Nor can Ramsey show that his counsel's conduct prejudiced him. The arguments Ramsey sought to raise would not have altered the outcome of his appeal, as they are without merit. Due to his lawyer's absenteeism, Ramsey was allegedly denied the opportunity to argue that the Court failed to state its position on the 100:1 ratio, and that, if the Court disagreed with the Guidelines as a matter of policy, it should have adopted a replacement ratio before considering § 3553(a) sentencing factors. As examined above, the replacement ratio discussion is irrelevant because the Court, after admitting that it had the discretion to close the crack/powder differential, declined to vary from the Guidelines in Ramsey's case. Ramsey was sentenced at the lowest end of the applicable Guideline range.
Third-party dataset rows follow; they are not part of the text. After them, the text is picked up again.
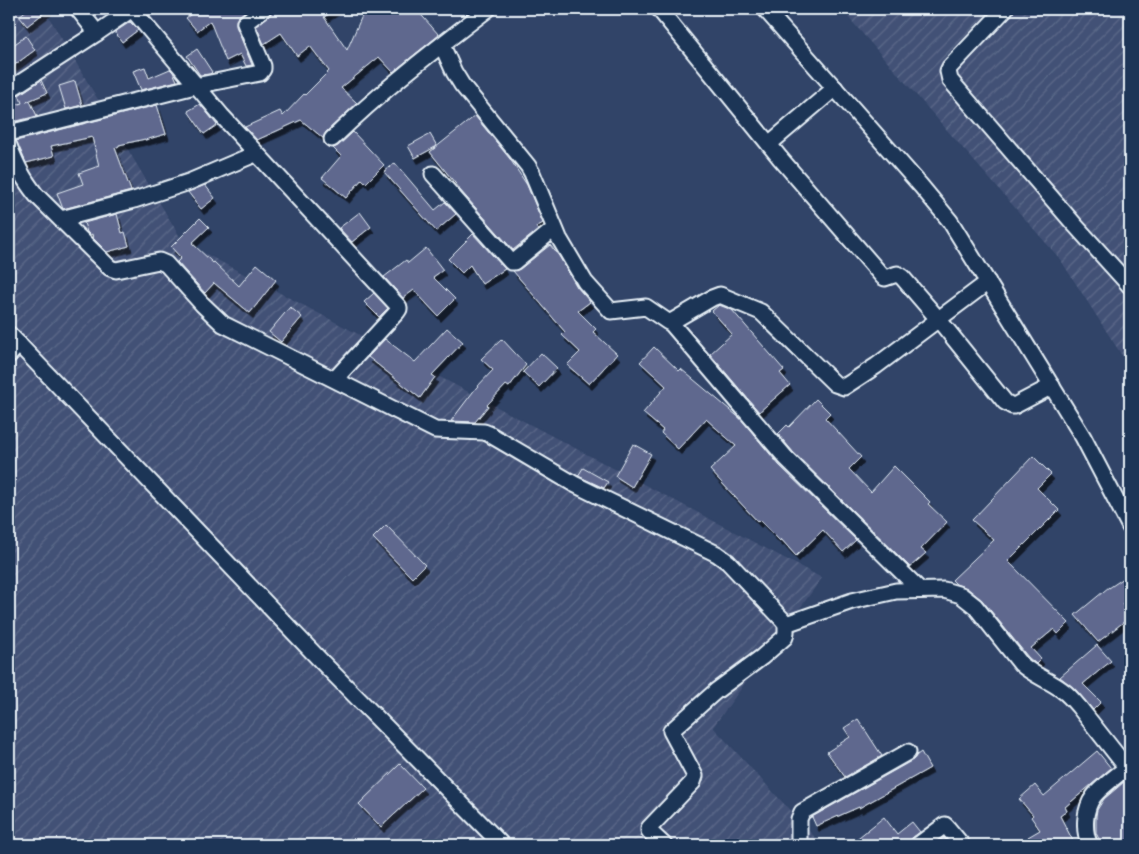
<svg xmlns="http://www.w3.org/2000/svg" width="1139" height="854" font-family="Kalam,sans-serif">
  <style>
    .industrial { fill: url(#industrial-furrows) }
    .building { fill: #5f678e; stroke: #e8f1f8; filter: url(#shadow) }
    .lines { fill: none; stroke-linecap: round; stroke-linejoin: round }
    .minor-casing { stroke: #e8f1f8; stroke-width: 19 }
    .minor { stroke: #1d3557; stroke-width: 15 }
  </style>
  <defs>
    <pattern id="industrial-furrows" width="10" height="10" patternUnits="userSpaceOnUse" patternTransform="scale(1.25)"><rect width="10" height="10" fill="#425176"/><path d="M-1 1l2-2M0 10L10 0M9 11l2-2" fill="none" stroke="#5d6a8a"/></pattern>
    <filter id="shadow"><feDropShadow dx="3" dy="5.5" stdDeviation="0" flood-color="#0009"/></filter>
  </defs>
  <rect width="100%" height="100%" fill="#314468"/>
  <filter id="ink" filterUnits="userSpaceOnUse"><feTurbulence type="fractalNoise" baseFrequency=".02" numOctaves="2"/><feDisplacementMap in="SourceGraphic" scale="10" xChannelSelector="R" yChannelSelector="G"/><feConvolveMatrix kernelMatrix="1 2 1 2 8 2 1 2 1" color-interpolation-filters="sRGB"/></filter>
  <g filter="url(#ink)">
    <!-- industrial -->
    <g class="industrial">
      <polygon points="9,9 44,9 183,242 822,578 713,727 822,845 23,845 9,835"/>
      <polygon points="841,9 1130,9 1130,368 1060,259"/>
    </g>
    <!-- building -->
    <g class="building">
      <polygon points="28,9 49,9 27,26 19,16"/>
      <polygon points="198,9 201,12 206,10 205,9 248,9 239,16 236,20 236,26 252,65 246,66 240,54 226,61 210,21 197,31 186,18"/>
      <polygon points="272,9 337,9 324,17 347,50 365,9 416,9 439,35 393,72 379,57 341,88 357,103 326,132 323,138 301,120 257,140 245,127 280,111 283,116 304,94 305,95 329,71 310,46 297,56 281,33 264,44 256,26 269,16 271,13"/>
      <polygon points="130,22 138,30 122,42 115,32"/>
      <polygon points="26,36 35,50 9,69 9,48"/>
      <polygon points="197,49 212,72 210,74 200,75 187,56"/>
      <polygon points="145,67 149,78 170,69 173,72 177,81 141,90 133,71"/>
      <polygon points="41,80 47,93 26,102 30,101 37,116 9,123 9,107 22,103 19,95"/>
      <polygon points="75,81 82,105 66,109 59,86"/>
      <polygon points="200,104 217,125 204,134 188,111"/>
      <polygon points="157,105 166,134 145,140 145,139 119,145 119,146 115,148 131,191 63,209 57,193 83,184 79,173 99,166 92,137 51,146 54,156 26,163 16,141"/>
      <polygon points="475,116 510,159 527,185 543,223 536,227 538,230 513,250 459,189 459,188 430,152"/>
      <polygon points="353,132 384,165 366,183 362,179 346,198 322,178 341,156 333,148 338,146"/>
      <polygon points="430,134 437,146 415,158 408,146"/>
      <polygon points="395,163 435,210 445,202 456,214 436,231 384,172"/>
      <polygon points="205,185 215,198 201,209 188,192"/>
      <polygon points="360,212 371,227 352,242 339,228"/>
      <polygon points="117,214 122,233 125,232 129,246 107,252 93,238 92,234 90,235 87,232 84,223"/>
      <polygon points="200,218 209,227 192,243 213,263 214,262 239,286 257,264 276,280 250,313 214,283 205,293 177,262 181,258 171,247"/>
      <polygon points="473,234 505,269 482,284 470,265 462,273 448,259"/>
      <polygon points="550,245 559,256 577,287 590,302 578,311 596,329 593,332 617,354 589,384 567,365 580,352 562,335 565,332 513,271 520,269"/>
      <polygon points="426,248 443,270 433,277 455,299 438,316 414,290 403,298 384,277 406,260 408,263"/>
      <polygon points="374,293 388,308 379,317 364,302"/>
      <polygon points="719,305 732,310 784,370 780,373 790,385 759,412 710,354 732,334 712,311"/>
      <polygon points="290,307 302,317 281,342 269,332"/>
      <polygon points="447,328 463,342 432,375 435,377 420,398 368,357 385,339 415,362"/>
      <polygon points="502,339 526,365 509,387 506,385 487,405 488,406 475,422 451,421 476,388 493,370 481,359"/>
      <polygon points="654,347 679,371 681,369 742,420 779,465 856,540 843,552 823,530 796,556 781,539 780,541 760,520 758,522 710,470 736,446 706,419 678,449 661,433 663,430 643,413 666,386 640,362"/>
      <polygon points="541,353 557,368 539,387 523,372"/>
      <polygon points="816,399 830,413 825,418 861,457 849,469 871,492 894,466 930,502 928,504 947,522 921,549 926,553 910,567 793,452 778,434 787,425 789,427"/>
      <polygon points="633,444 651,454 632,487 615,476"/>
      <polygon points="1033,456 1051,474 1037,488 1059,510 1008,561 1069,623 1058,634 1054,629 1031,648 1041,659 1036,664 1028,657 982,600 967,588 956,584 952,580 994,540 972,520"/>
      <polygon points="583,468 608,482 604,488 578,476"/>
      <polygon points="386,525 425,565 412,578 373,538"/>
      <polygon points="1130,574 1130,599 1122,604 1130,615 1130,617 1098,642 1075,615 1109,587 1109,588"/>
      <polygon points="1097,645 1111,661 1083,684 1101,702 1093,710 1075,689 1060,677"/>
      <polygon points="858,719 882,756 845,777 827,752 850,737 844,728"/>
      <polygon points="1097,751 1111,768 1065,807 1067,811 1060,816 1073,841 1066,845 1033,845 1028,837 1040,830 1031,817 1033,815 1019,799 1035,785 1044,796"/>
      <polygon points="921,752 930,768 859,808 859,807 816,826 812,817 913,760 917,755"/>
      <polygon points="400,764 423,788 381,827 359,804"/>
      <polygon points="1130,777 1130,845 1102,845 1096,833 1096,816 1097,810 1104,799"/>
      <polygon points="884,817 897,834 912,822 920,832 912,838 910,841 909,845 849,845"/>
      <polygon points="944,838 950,845 933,845"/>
    </g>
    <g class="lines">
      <!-- minor casing -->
      <g class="minor-casing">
        <g id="minor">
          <polyline points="659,9 780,158 883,277 885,278 897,274 902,277 939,320 1005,402 1012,406 1014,406 1052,386"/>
          <polyline points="765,9 921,186 950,221 1083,437 1130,527"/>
          <polyline points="1005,9 950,67 948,71 950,80 1074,224 1130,286"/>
          <polyline points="97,33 132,9 222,116 399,307 399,309 397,312 335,379"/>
          <polyline points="442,45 454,72 462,85 528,166 532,173 559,238 585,282 611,311 646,307 668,322 671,322 712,298 720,295 761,312 835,384 844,387 876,366 988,282"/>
          <polyline points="9,90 97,33 78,9"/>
          <polyline points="9,133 195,86 260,73 263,69 263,66 245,23 263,9"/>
          <path d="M332 139C380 92 434 50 488 9"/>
          <polyline points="769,144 835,88"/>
          <path d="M9 146C17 166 22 177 36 195L110 268 116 270 159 261 166 264 202 304 223 324 435 430 484 432 489 434 574 484 717 554 728 562 782 619 786 624V632L785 637 762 657 716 691 671 731 695 776 693 782 649 828V831L664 845"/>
          <polyline points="433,174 511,262 514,262 554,229"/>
          <polyline points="61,219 134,200 189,182 255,154"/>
          <polyline points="670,322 786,458 920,590"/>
          <polyline points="9,334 323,663 502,845"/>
          <polyline points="9,355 19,344"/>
          <path d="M786 624 852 601 896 591 944 590 961 595 975 606 1021 664C1033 675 1049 680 1062 690 1068 694 1074 701 1079 707L1127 768"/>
          <polyline points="799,845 799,819 802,812 908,752"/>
          <polyline points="918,845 945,825 947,827 962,845"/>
          <path d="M1090 845C1083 831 1084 809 1094 796 1101 787 1120 773 1130 765"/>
        </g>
      </g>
      <!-- minor -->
      <use href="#minor" class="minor"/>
    </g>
  </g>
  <!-- margin -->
  <rect width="1139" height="854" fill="none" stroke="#1d3557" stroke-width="30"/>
  <rect x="15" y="15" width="1109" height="824" fill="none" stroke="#e8f1f8" stroke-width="2" filter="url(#ink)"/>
</svg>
The Seventh Circuit acknowledged the Court's decision not to depart from the Guidelines, as permitted by Kimbrough,when finding this sentence reasonable. U.S. v. Ramsey, No. 08-1917, Order at 2 (Oct. 21, 2008).
Under Rule 11 of the Rules Governing § 2255 Proceedings, the Court must consider whether it should issue a Certificate of Appealability when entering a final order adverse to a petitioner. A district court may issue a Certificate only if "the applicant has made a substantial showing of the denial of a constitutional right." 28 U.S.C. § 2253(c)(2). The standard for making a "substantial showing" is whether "reasonable jurists would find the district court's assessment of the constitutional claims debatable or wrong." Slack v. McDaniel, 529 U.S. 473, 484 (2000). If a court denies a petition on procedural grounds, a petitioner must show that both the procedural ruling and the underlying constitutional claim are debatable. Id. at 484.
No conceivable constitutional violation arises out of the Court's decision against adopting a replacement crack to powder ratio in Ramsey's case. It is also not debatable among reasonable jurists that Ramsey's counsel provided him with constitutionally adequate assistance. Because Ramsey failed to make a substantial showing of the denial of a constitutional right, he is not entitled to a Certificate of Appealability.
For the foregoing reasons, Ramsey's Petition for motion for a sentence correction pursuant to 28 U.S.C. § 2255 is DENIED. The Court declines to issue a Certificate of Appealability.